◆ **TASK INSTRUCTIONS**:
[1] Answer these questions from the article on Hillel's social justice programs, one line each:
(a) Which three speakers came to the Hillel event on the nature of justice?
(b) What career did the writer leave four years ago?
(c) Which national Jewish organization now has a formal partnership with the program?
[2] From the article on Hillel's social justice programs, list every group of students that it says came to the justice event.
[3] Resume the article on Hillel's social justice programs, starting after its final sentence.

SELECTED EXCERPT START

By
Robert Beiser
,
Special to JTNews
Our event a few weeks back starts off sounding a bit like a joke: A sheikh, a rabbi, and a Christian professor walk into a Hillel…to discuss the nature of justice with a multi-faith audience. The punchline leaves a little to be desired, but the scene itself was incredible.
Christian, Jewish, Muslim, and some self-described “other” students took time they could have otherwise been using to watch TV or head to a party instead came to examine the nature of right and wrong from the faith traditions of Abraham.
The teachers asked questions of each other. The students pushed for clearer distinctions. Quotations and translations led the conversation from the practical to the metaphysical and back again. And in the end, participants from all faiths signed up for the next event.
As the director of social justice and Israel programs at Hillel at the University of Washington, my job allows me the opportunity to collaborate on events like this and a hundred others, and it seems they grow deeper and more compelling every week and month. The reason? Because young Jews want to be inspired by their faith and tradition, they want their culture to call to them across thousands of years and move them to action. They want Judaism to make them feel righteous again.
As a bit of background, I should explain that I am in the Jconnect Seattle age range myself (21-32), and left a career at Microsoft four years ago to begin this work professionally. I was always steeped in these values — my grandfather worked on labor rights as a printing press owner, my parents took my sister and I to volunteer as children — but synagogue on High Holy Days was a place to struggle against sleep, not against inequity. Nothing ever felt particularly Jewish about social justice, or vice versa.
When I deserted the software life, my plan was to start a non-profit of my own, to reach out to young Jews in Seattle and encourage them to serve as a community, Jewishly. When Hillel offered me the opportunity to do this work with them, I jumped at the chance.
Since those beginnings, the program has grown every year, inspiring more lives, creating more experiences, staging ever more ambitious projects to pursue justice in the world with a distinctly Jewish flavor. Because of our success, we now have a formal partnership with Repair the World, a new national Jewish organization dedicated to service.

SELECTED EXCERPT END
DATA FOR ANALYSIS START

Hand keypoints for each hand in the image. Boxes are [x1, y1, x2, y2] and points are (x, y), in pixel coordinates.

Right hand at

DATA FOR ANALYSIS END
DATA FOR ANALYSIS START

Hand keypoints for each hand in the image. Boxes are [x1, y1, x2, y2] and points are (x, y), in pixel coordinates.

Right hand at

DATA FOR ANALYSIS END

◆ **ANSWERS PROVIDED**:
[1]
(a) A sheikh, a rabbi, and a Christian professor.
(b) A career at Microsoft.
(c) Repair the World.

[2]
- Christian students
- Jewish students
- Muslim students
- Students who described themselves as "other"

[3]
Our anti-slavery Freedom Shabbat event was celebrated in 20 cities in four countries in its pilot year. Our partnerships with American Jewish World Service and the American Jewish Joint Distribution Committee take our students and young adults around the world each year on service learning experiences as Jewish ambassadors. And when they return? Participation in the Peace Corps, programs with the Jewish service corps AVODAH, Teach for America, AJWS volunteer summers, and leadership positions throughout the Jewish world.
I’m not using social justice as a way to draw young people into the Jewish community out of fear they are disconnecting in droves (which they are). I’m striving to remind our community of one of the reasons Jewish civilization has been so inspiring — the opportunities we have to be a force for good throughout the world.
When the ideas of kindness and justice are at the forefront of modern Judaism rather than a side note, my generation and those after me will have no hesitation to be openly and steadfastly Jewish.
Before all of this started, before I left my life in the business world years ago, I had the opportunity to meet Rabbi Yitzak Greenberg at a conference on young Jewish leadership. I had been frustrated at the level of self-congratulation I saw for simply making an effort to encourage young leadership, and he seemed as good a person as any with whom to address it.
“What’s the goal in the end?” I asked. “Even if we make all these people the luminaries of Jewish life in the future, if they just rehash the same sentiments that haven’t motivated young Jews in the past, don’t we just go the way of the Mayans eventually? A proud, respected civilization that gave its contribution and then faded when its time had passed?”
“Well,” he responded with a wry, rabbinical smile, “you’re the one who’s here. So why don’t you tell me?”
And I told him I believed the lessons of Jewish culture and thought and religion offered essential wisdom with which to heal the planet. I replied that joining the determination of the Jewish people with movements for change in the world could be transformative, and in our time. I was there because there is a great beauty and majesty and humility in our faith, and that if we began to act the words of our prayers each morning rather than merely speak them, our call could bring the peace and righteousness the world so desperately needs.
I still believe all these things. The Jewish world is awake to them, too. Groups like Hazon and Rabbis for Human Rights, Not For Sale Campaign and Interfaith Youth Core are some of our partners to create this change in the world. Next year we will have three interns on staff focused on service and social justice to keep up with the participant demand for programs, and I believe demand will continue to increase.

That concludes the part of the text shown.